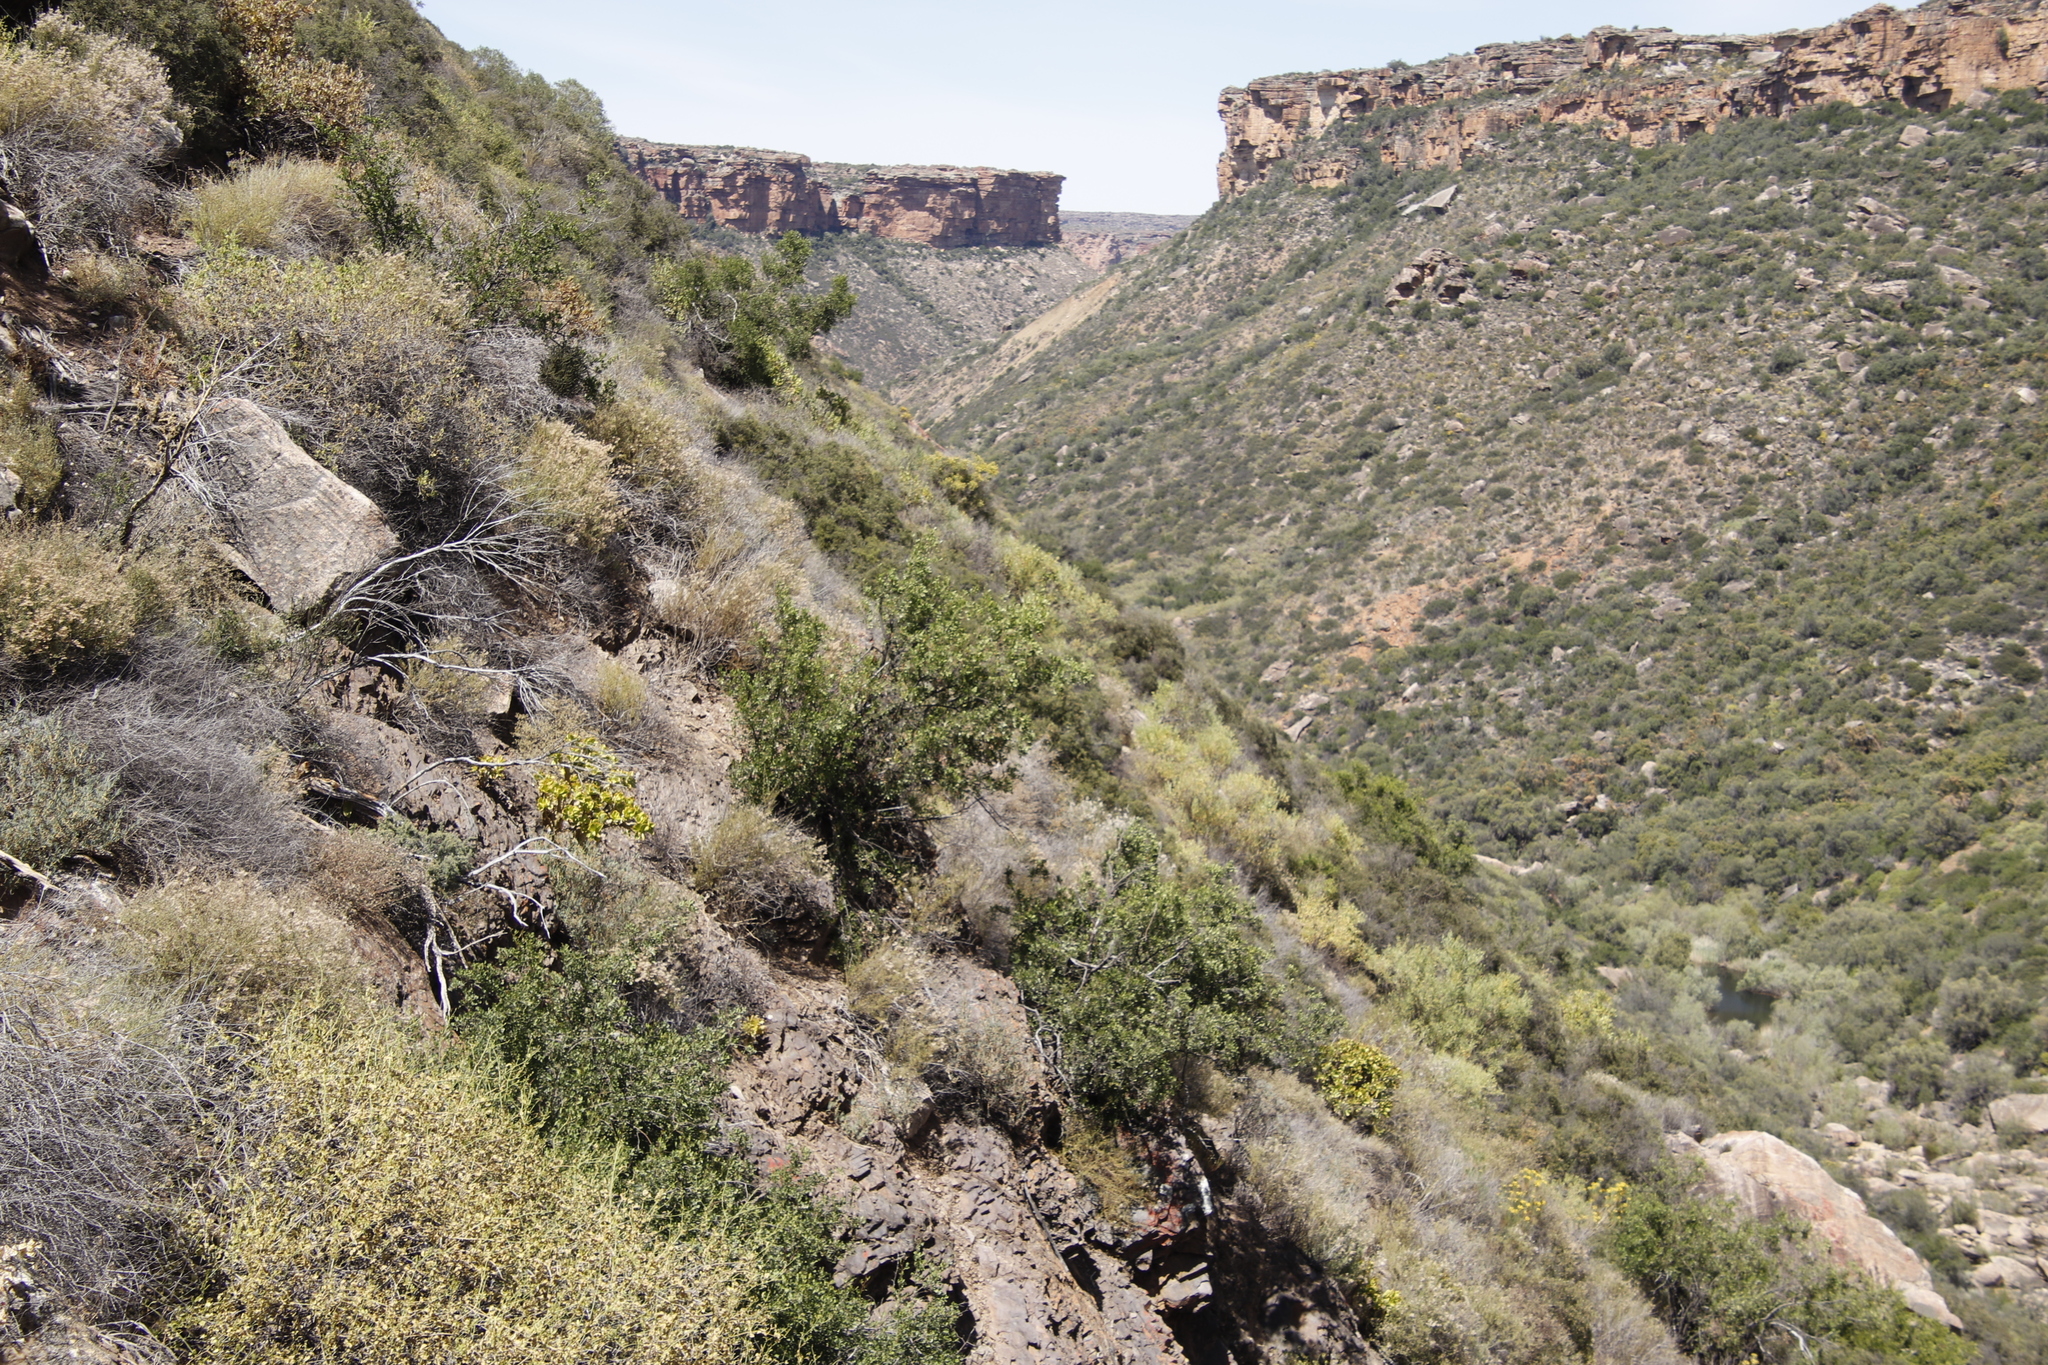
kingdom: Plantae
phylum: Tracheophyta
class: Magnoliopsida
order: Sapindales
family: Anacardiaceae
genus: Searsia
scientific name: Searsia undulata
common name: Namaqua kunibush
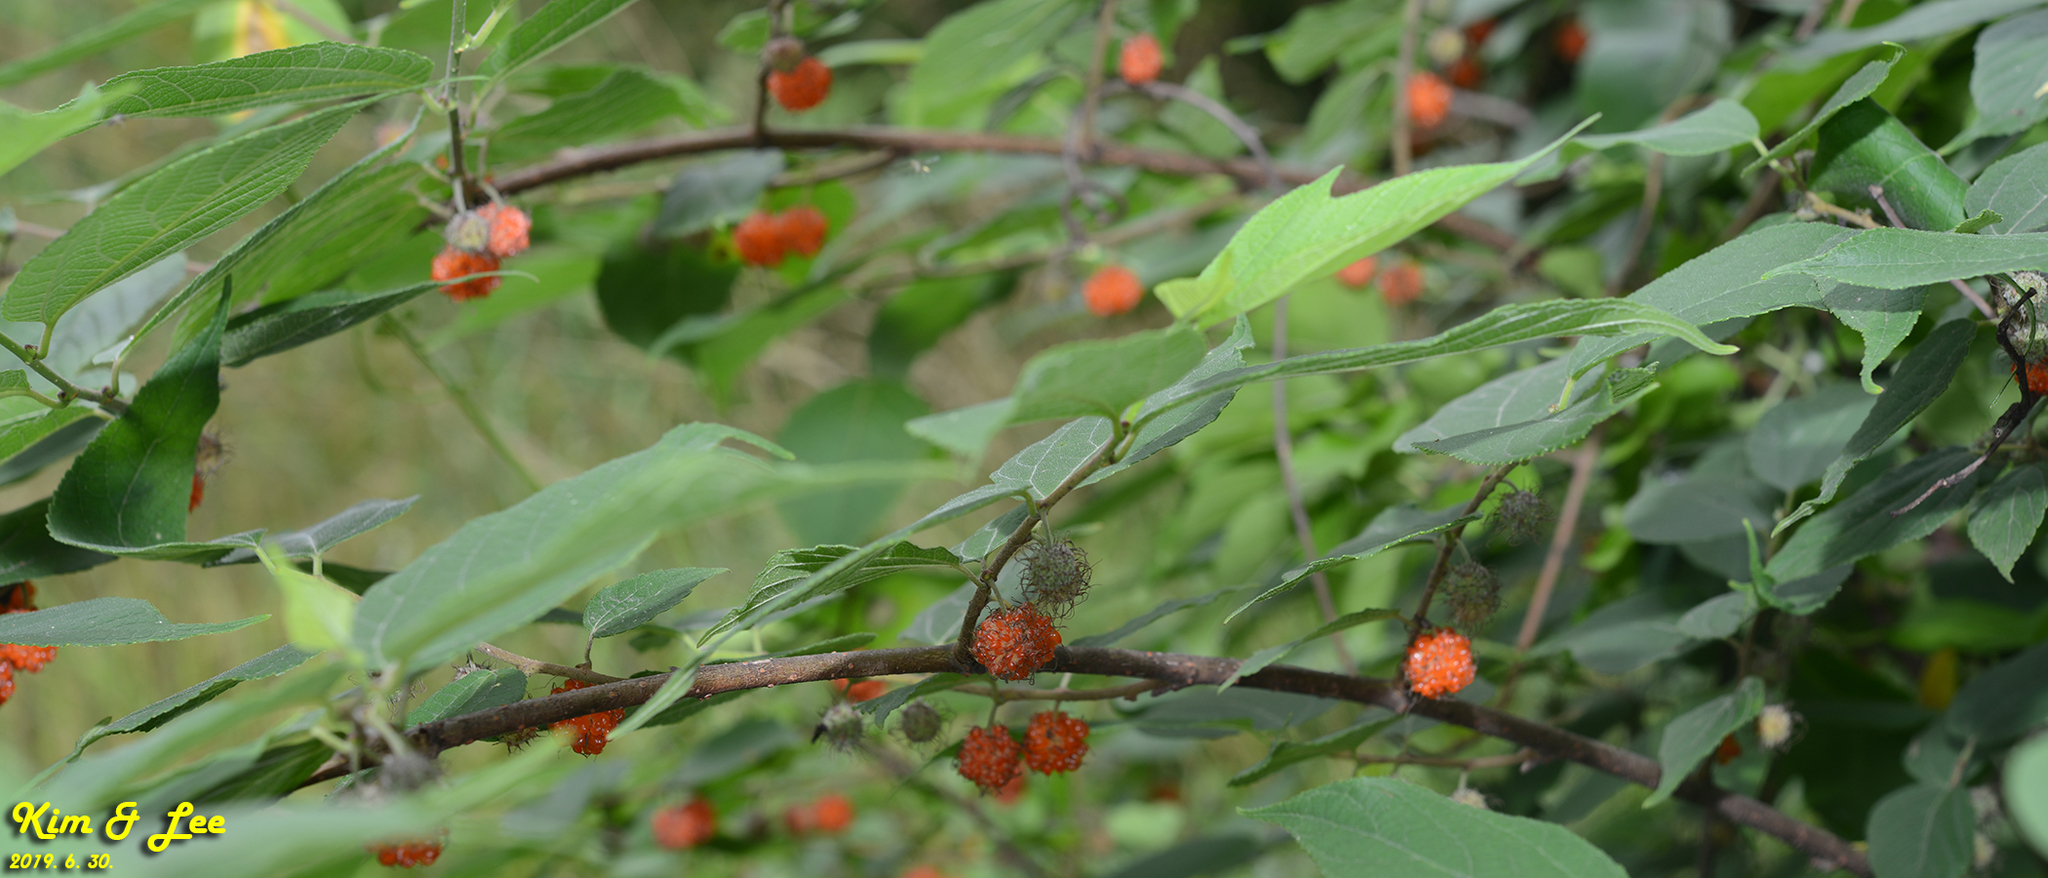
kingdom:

* * *

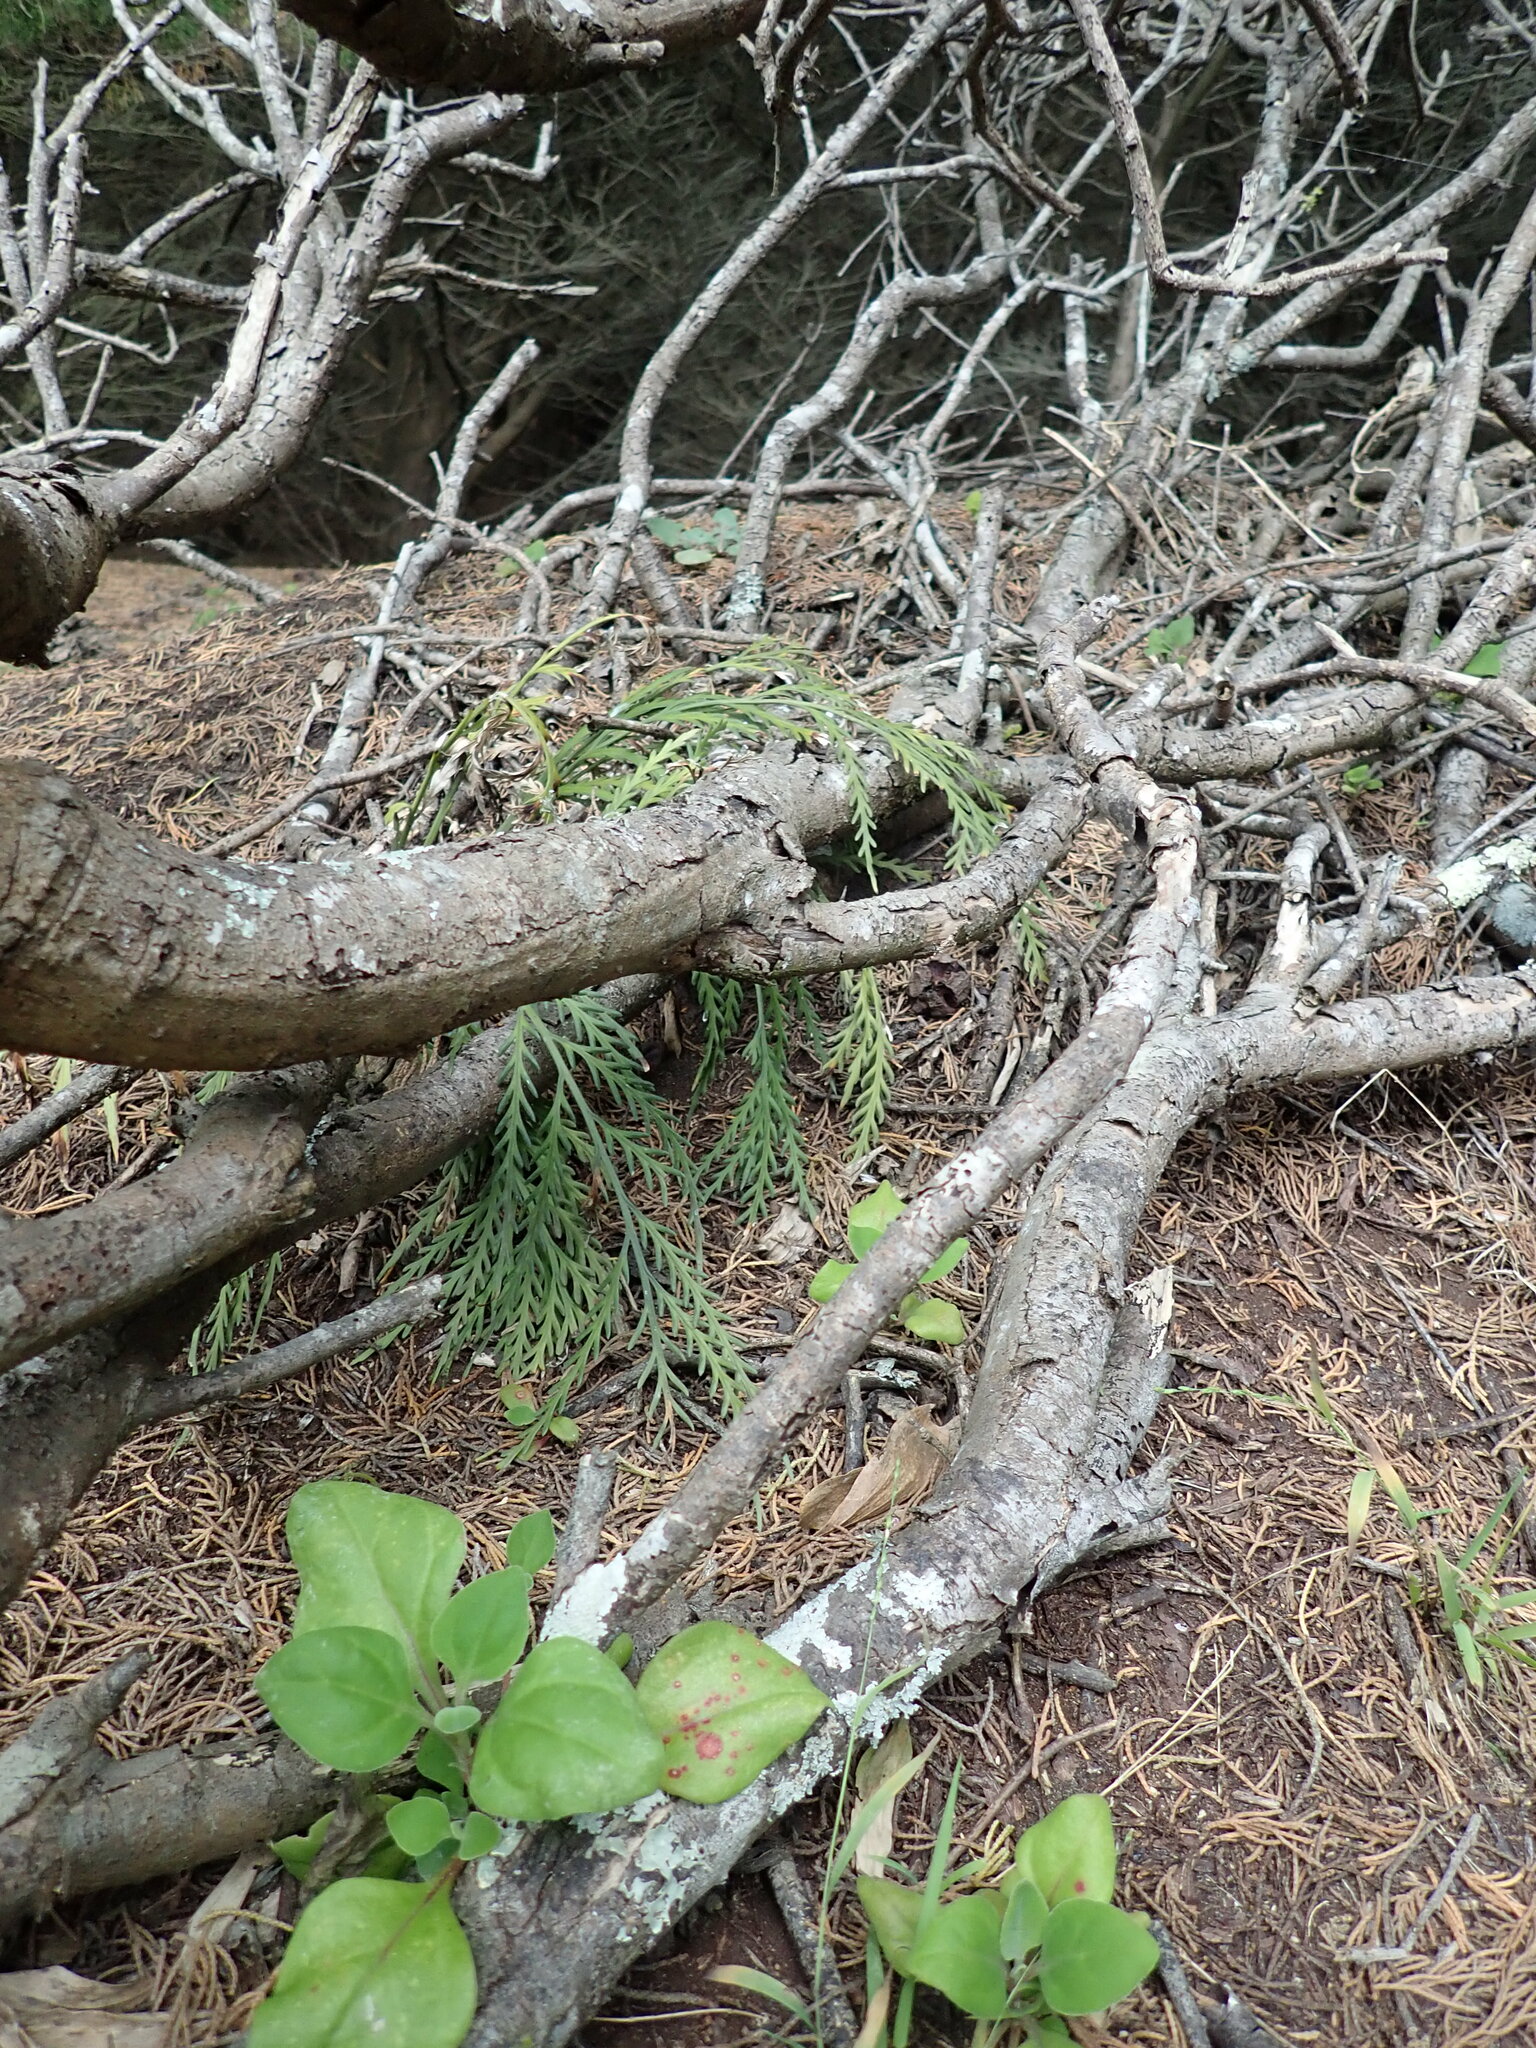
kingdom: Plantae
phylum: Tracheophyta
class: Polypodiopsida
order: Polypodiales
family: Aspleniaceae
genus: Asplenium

• _What is needed_
Turn the listing from the line with "order: Sapindales" to the line with "common name: Namaqua kunibush" into a two-column CSV with the header "label" and "value", one row per line. Put each field in double quotes and replace any line breaks with spaces.

• _The answer_
label,value
"order:","Sapindales"
"family:","Anacardiaceae"
"genus:","Searsia"
"scientific name:","Searsia undulata"
"common name:","Namaqua kunibush"